Last week, Community Board 9 strategic planning committee, a city advisory board representing Morningside Heights, met to discuss the scarcity of resources available for local workers to get hired at Manhattanville construction sites, citing a lack of programs and the University’s policy of hiring only unionized workers.
Columbia’s 17-acre Manhattanville expansion has been under construction for the last eight years, and will continue for at least another decade. As part of the Community Benefits Agreement, which has allocated money and resources to aid the community, the University has committed to having 40 percent of all work hours completed by minority, women, and local workers. As of last year, the University had exceeded their goal for underrepresented minorities.
[RELATED: The West Harlem Community Benefits Agreement]
In total, however, only eight percent of time spent—about 306,000 workforce hours—went to local workers.
According to West Harlem Development Corporation Executive Director Kofi Boateng, local unions do not often have job openings.
“People wait in lines that stretches across blocks to apply to the union when these jobs come up,” Boateng said.
Victor Edwards, strategic committee chair, said he’s heard testimonies from local residents who don’t know the pathway to work on Manhattanville sites.
“Since the start of the build on the new CU campus, local residents have been locked out of most job opportunities on the construction site,” Edwards said. “Local residents have seen workers from outside the community fill construction jobs that they may have gone to them.”
As a result of the obstacles, the WHDC created Pathways 2 Apprenticeship, a nonprofit that works with labor unions and organizations to bridge the gap between resources provided by the University and getting community members hired at Columbia construction sites, in 2016.
P2A received Direct Entry status in 2018, meaning the residents they train can avoid long processes in place when joining a labor union, according to their website. The five-week, full-time pre-apprenticeship program offered by P2A provides training for general construction skills and opportunities to learn a trade while working.
Abdulla Craft, a 34-year-old West Central Harlem resident, noted that there seem to be a number of barriers to finding construction work through a union, many of which are addressed through the P2A program. A safety certification, for example, normally costs upwards of $60.
“It seems like an easier way to do it, especially if I don’t have to pay for the fees like OSHA-30, scaffolding, and all that,” Craft said.
“They’re setting you up, they’re giving you the tools and you can set up an interview with the union, it seems easier,” she added.

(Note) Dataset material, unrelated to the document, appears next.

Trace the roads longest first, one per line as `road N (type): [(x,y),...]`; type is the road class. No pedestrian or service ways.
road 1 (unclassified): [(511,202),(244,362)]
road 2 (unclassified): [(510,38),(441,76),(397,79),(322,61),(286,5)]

That year, P2A hosted their inaugural class and have since helped 40 community members, 30 of whom are now working construction jobs and at least one of whom is working at Manhattanville construction sites, Boateng said.

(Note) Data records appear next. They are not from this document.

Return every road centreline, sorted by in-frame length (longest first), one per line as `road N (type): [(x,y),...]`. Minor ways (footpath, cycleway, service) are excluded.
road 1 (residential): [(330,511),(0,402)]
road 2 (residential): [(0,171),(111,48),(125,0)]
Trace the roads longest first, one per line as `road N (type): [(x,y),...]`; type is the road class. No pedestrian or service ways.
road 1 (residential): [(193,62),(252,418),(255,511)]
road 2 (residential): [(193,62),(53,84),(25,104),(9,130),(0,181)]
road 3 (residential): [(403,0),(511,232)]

While the goal is not necessarily to get locals to work on the Manhattanville project, Boateng said he hopes the program will get more residents employed at Manhattanville sites.
The University has partnered with P2A since its inaugural class of 23 residents, 17 of whom were from West Harlem and 15 of whom were formerly incarcerated, according to the University website. As of June, three of the graduates were accepted to unions.

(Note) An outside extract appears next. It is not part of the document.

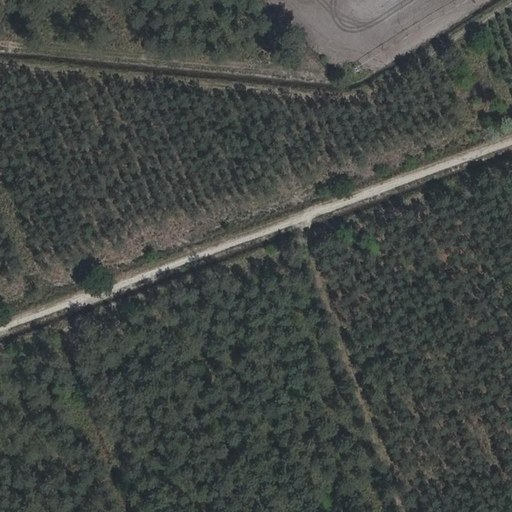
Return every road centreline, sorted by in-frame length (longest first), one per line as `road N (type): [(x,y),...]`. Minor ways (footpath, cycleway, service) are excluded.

Despite the University’s policy of primarily hiring unionized workers, Columbia has negotiated terms with local unions and organizations to ensure $25 million of work under the CBA’s Project Labor Agreement be performed by nonunion workers, minorities, women, and local firms.
As a result, minority/women/locally-owned business owners and construction workers can work without assenting to any labor union agreements, University spokesperson Victoria Benitez said in an email statement.
In the program’s third iteration, Boateng said, over 150 people have expressed interest and came to the information sessions to fill about 25 spots.
“We understand that Columbia University might not have the space for more crew members, so let’s just get our community trained first,” Boateng said. “Get them employed, and over time the unions will come to us and want to hire our students and then build our partnership with the University.”